*MATERIAL PROVIDED*.
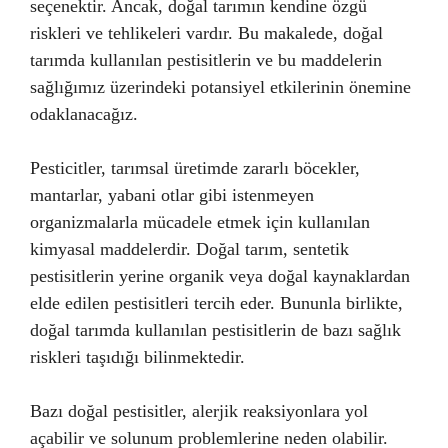
seçenektir. Ancak, doğal tarımın kendine özgü
riskleri ve tehlikeleri vardır. Bu makalede, doğal
tarımda kullanılan pestisitlerin ve bu maddelerin
sağlığımız üzerindeki potansiyel etkilerinin önemine
odaklanacağız.
Pesticitler, tarımsal üretimde zararlı böcekler,
mantarlar, yabani otlar gibi istenmeyen
organizmalarla mücadele etmek için kullanılan
kimyasal maddelerdir. Doğal tarım, sentetik
pestisitlerin yerine organik veya doğal kaynaklardan
elde edilen pestisitleri tercih eder. Bununla birlikte,
doğal tarımda kullanılan pestisitlerin de bazı sağlık
riskleri taşıdığı bilinmektedir.
Bazı doğal pestisitler, alerjik reaksiyonlara yol
açabilir ve solunum problemlerine neden olabilir.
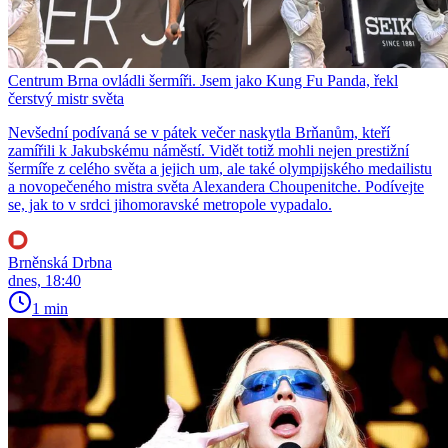
Centrum Brna ovládli šermíři. Jsem jako Kung Fu Panda, řekl
čerstvý mistr světa
Nevšední podívaná se v pátek večer naskytla Brňanům, kteří
zamířili k Jakubskému náměstí. Vidět totiž mohli nejen prestižní
šermíře z celého světa a jejich um, ale také olympijského medailistu
a novopečeného mistra světa Alexandera Choupenitche. Podívejte
se, jak to v srdci jihomoravské metropole vypadalo.
Brněnská Drbna
dnes, 18:40
1 min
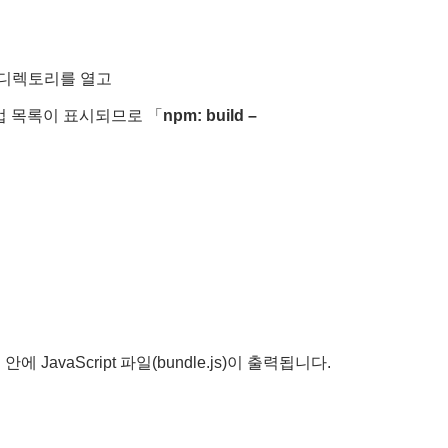
최상위 디렉토리를 열고
빌드 작업 목록이 표시되므로 「
npm: build –
안에 JavaScript 파일(bundle.js)이 출력됩니다.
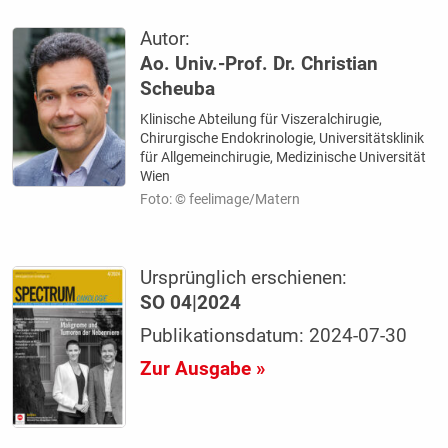
Autor:
Ao. Univ.-Prof. Dr. Christian
Scheuba
Klinische Abteilung für Viszeralchirugie,
Chirurgische Endokrinologie, Universitätsklinik
für Allgemeinchirugie, Medizinische Universität
Wien
Foto: © feelimage/Matern
Ursprünglich erschienen:
SO 04|2024
Publikationsdatum: 2024-07-30
Zur Ausgabe »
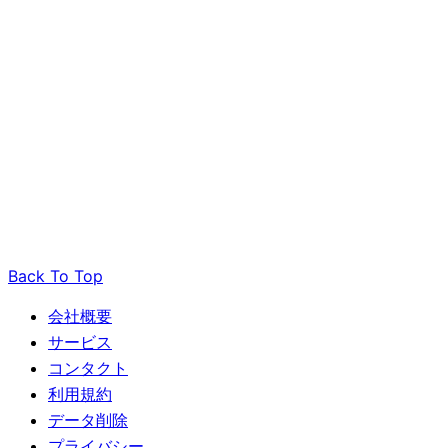
Back To Top
会社概要
サービス
コンタクト
利用規約
データ削除
プライバシー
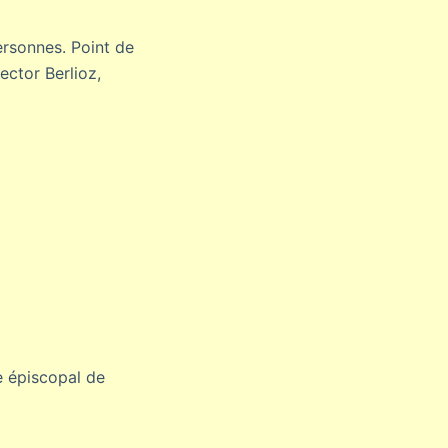
ersonnes. Point de
ector Berlioz,
e épiscopal de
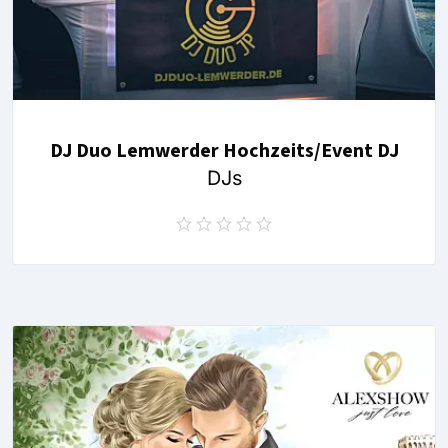
DJ Duo Lemwerder Hochzeits/Event DJ
DJs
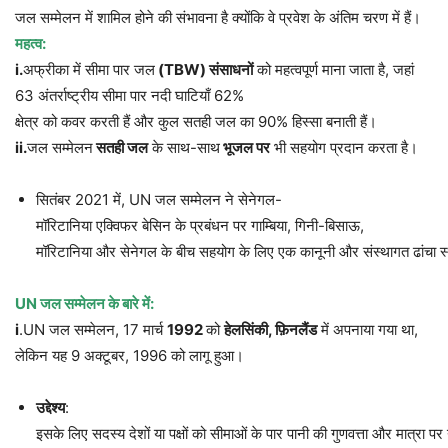
जल सम्मेलन में शामिल होने की संभावना है क्योंकि वे प्रवेश के अंतिम चरण में हैं।
महत्व
:
i.
अफ्रीका में सीमा पार जल
(TBW)
संसाधनों
को महत्वपूर्ण माना जाता है, जहां
63 अंतर्राष्ट्रीय सीमा पार नदी घाटियाँ 62%
क्षेत्र को कवर करती हैं और कुल सतही जल का 90% हिस्सा बनाती हैं।
ii.
जल सम्मेलन
सतही
जल
के साथ-साथ
भूजल
पर
भी सहयोग प्रदान करता है।
सितंबर 2021 में, UN जल सम्मेलन ने सेनेगल-
मॉरिटानिया एक्विफर बेसिन के प्रबंधन पर गाम्बिया, गिनी-बिसाऊ,
मॉरिटानिया और सेनेगल के बीच सहयोग के लिए एक कानूनी और संस्थागत ढांचा स
UN
जल
सम्मेलन
के
बारे
में
:
i
.UN जल सम्मेलन, 17 मार्च
1992
को
हेलसिंकी
,
फ़िनलैंड
में अपनाया गया था,
लेकिन यह 9 अक्टूबर, 1996 को लागू हुआ।
उद्देश्य
:
इसके लिए सदस्य देशों या पक्षों को सीमाओं के पार पानी की गुणवत्ता और मात्रा पर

*WORK REQUIRED*.
Each line above that contains "tarımda" must be copied out.

*SOLUTION FOR THIS PROBLEM*.
tarımda kullanılan pestisitlerin ve bu maddelerin
doğal tarımda kullanılan pestisitlerin de bazı sağlık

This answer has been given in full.